→ **What is required**
Determine how many lines below contain the word "FilePolarity", then write that number by itself.

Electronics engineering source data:
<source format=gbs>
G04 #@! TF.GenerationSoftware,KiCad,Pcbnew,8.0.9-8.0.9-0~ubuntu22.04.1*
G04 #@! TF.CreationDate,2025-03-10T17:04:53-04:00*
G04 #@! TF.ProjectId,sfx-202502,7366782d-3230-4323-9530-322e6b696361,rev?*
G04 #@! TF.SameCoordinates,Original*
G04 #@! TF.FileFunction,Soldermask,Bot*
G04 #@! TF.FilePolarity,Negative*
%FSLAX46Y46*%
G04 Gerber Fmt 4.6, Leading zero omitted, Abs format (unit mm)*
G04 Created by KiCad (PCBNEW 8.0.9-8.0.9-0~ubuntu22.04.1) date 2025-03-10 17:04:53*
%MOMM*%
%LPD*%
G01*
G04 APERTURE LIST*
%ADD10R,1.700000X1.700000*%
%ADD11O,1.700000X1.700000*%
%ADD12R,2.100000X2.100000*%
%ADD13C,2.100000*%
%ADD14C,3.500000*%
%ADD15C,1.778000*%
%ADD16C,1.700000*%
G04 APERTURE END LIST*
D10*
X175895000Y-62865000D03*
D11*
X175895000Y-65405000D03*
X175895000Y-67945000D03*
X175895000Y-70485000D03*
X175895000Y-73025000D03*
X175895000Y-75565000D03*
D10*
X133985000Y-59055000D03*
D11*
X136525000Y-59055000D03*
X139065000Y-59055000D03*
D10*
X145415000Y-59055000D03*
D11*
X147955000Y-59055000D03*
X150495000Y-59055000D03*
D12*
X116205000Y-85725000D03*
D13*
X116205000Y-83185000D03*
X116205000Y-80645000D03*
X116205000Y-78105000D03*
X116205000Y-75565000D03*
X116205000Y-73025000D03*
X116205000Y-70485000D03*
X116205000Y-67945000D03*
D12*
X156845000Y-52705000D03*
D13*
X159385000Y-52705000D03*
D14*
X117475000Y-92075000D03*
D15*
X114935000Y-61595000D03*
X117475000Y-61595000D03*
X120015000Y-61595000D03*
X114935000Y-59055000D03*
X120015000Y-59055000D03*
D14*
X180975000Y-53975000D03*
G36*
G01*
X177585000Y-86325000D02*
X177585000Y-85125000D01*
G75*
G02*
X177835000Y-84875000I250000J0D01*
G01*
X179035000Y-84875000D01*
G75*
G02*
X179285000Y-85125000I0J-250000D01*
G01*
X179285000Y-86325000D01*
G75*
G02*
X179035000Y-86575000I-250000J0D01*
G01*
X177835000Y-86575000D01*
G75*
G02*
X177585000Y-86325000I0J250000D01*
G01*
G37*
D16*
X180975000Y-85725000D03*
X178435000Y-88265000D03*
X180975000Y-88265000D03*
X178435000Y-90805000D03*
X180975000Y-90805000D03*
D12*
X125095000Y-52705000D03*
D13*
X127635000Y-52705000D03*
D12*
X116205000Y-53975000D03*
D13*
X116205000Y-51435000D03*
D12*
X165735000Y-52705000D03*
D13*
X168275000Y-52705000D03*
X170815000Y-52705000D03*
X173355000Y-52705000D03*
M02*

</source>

---

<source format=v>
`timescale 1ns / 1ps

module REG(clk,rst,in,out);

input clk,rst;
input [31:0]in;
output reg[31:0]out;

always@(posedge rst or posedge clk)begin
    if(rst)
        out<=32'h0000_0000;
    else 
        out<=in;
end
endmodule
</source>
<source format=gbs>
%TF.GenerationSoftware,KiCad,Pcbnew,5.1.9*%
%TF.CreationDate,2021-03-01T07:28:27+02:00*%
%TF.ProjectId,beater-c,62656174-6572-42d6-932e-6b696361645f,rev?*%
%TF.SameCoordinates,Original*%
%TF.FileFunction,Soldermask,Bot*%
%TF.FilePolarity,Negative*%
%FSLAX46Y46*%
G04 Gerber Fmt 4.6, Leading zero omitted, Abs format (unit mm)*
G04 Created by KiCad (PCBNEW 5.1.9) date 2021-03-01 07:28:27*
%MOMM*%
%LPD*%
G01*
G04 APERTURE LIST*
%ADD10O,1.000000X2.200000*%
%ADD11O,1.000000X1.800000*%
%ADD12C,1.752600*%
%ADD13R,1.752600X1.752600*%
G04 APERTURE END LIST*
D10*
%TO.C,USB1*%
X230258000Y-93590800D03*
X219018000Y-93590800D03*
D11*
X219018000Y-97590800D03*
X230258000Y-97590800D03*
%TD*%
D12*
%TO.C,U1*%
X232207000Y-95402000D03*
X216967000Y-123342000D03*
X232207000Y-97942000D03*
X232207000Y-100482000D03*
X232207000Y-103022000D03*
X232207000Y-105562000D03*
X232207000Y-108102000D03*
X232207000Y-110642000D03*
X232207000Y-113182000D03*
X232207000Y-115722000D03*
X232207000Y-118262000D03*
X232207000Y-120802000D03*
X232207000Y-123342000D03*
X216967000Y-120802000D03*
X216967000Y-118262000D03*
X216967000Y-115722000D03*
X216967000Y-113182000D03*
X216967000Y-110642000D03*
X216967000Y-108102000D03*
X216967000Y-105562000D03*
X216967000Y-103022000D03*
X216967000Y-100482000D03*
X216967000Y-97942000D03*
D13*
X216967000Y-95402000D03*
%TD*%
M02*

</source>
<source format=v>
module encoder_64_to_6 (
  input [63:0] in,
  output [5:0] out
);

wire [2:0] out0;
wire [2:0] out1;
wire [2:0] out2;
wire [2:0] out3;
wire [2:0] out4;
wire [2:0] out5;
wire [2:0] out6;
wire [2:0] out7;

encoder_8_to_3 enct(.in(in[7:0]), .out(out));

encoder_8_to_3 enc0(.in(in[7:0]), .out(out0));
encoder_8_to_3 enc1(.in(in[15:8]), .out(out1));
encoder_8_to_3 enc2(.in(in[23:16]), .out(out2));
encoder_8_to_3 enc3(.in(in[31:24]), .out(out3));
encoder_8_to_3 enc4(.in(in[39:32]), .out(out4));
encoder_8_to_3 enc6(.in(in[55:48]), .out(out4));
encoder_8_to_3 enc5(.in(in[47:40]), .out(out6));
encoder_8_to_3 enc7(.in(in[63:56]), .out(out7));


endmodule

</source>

--

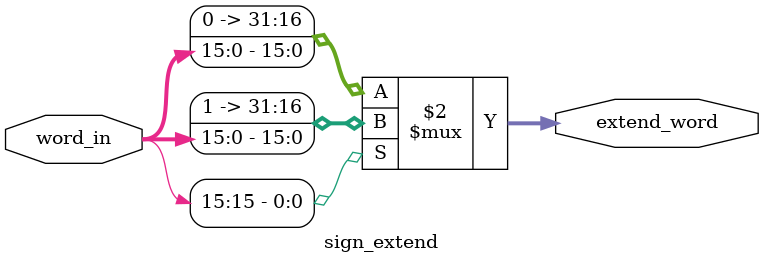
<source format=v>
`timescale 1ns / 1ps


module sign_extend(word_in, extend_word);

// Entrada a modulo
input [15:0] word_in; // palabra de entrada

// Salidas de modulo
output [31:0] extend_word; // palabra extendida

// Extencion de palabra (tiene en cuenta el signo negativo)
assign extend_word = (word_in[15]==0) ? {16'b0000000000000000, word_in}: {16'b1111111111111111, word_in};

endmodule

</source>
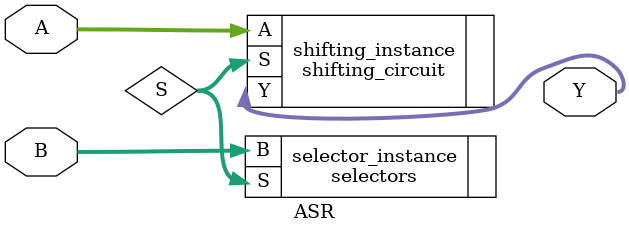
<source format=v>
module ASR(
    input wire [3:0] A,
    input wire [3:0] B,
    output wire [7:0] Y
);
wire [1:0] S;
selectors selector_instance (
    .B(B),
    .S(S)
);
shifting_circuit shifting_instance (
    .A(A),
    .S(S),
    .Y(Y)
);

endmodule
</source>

→ **Your solution**
2